List each of the lines below that contain the string "alphaTex". Case counts.

--- begin Task data ---

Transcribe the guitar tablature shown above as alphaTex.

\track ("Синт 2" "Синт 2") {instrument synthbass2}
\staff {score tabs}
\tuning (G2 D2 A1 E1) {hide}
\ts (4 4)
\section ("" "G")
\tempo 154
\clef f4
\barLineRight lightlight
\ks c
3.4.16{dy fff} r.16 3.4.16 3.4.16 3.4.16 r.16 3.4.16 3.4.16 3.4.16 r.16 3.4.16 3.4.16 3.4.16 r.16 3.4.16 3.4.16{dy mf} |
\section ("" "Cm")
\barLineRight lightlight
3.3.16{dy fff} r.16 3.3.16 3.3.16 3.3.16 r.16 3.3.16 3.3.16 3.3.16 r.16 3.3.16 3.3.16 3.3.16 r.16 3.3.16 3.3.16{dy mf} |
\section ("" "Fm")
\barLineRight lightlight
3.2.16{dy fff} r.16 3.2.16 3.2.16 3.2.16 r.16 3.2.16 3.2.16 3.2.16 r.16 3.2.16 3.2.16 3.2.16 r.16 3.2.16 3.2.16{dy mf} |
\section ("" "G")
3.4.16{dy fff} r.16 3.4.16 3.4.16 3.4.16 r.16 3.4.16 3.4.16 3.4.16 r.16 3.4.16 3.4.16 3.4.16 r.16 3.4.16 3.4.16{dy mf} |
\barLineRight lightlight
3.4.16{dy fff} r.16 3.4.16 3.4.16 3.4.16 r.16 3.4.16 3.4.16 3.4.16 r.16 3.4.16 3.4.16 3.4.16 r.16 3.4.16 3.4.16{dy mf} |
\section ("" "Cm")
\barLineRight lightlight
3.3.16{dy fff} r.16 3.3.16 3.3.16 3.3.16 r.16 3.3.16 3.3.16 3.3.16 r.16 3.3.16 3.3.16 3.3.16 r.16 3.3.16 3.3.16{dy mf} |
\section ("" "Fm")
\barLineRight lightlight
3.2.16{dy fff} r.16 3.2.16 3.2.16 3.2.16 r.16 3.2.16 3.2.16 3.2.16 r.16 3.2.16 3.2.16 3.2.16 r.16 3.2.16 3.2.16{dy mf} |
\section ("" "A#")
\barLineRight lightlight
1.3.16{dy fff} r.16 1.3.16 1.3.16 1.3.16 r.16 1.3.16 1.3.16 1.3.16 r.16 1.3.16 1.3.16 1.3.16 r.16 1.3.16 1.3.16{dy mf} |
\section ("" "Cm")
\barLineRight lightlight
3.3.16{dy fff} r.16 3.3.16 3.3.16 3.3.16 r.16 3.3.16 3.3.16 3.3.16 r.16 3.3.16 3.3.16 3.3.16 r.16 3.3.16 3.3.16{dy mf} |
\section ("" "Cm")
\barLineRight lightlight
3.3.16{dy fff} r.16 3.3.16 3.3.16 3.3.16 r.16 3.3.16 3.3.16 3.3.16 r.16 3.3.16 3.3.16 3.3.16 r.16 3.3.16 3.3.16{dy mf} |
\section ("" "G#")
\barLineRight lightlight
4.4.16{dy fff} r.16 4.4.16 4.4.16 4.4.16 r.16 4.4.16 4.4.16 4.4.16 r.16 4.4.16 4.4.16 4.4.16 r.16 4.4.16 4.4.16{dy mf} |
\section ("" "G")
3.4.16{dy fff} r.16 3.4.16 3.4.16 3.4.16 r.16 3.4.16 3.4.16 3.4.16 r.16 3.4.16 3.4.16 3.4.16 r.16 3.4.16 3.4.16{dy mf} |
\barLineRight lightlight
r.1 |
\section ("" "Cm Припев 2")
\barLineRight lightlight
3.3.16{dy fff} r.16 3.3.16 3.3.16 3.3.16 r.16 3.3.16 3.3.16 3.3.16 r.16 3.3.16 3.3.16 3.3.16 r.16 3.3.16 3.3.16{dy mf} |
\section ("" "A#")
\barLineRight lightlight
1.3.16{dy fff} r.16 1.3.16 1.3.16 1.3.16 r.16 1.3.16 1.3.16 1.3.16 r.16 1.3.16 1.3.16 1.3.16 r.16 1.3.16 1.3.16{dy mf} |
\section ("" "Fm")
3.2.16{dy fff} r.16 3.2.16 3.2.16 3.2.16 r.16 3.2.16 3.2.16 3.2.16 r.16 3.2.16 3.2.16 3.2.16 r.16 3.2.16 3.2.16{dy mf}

--- end Task data ---

__The output__
Transcribe the guitar tablature shown above as alphaTex.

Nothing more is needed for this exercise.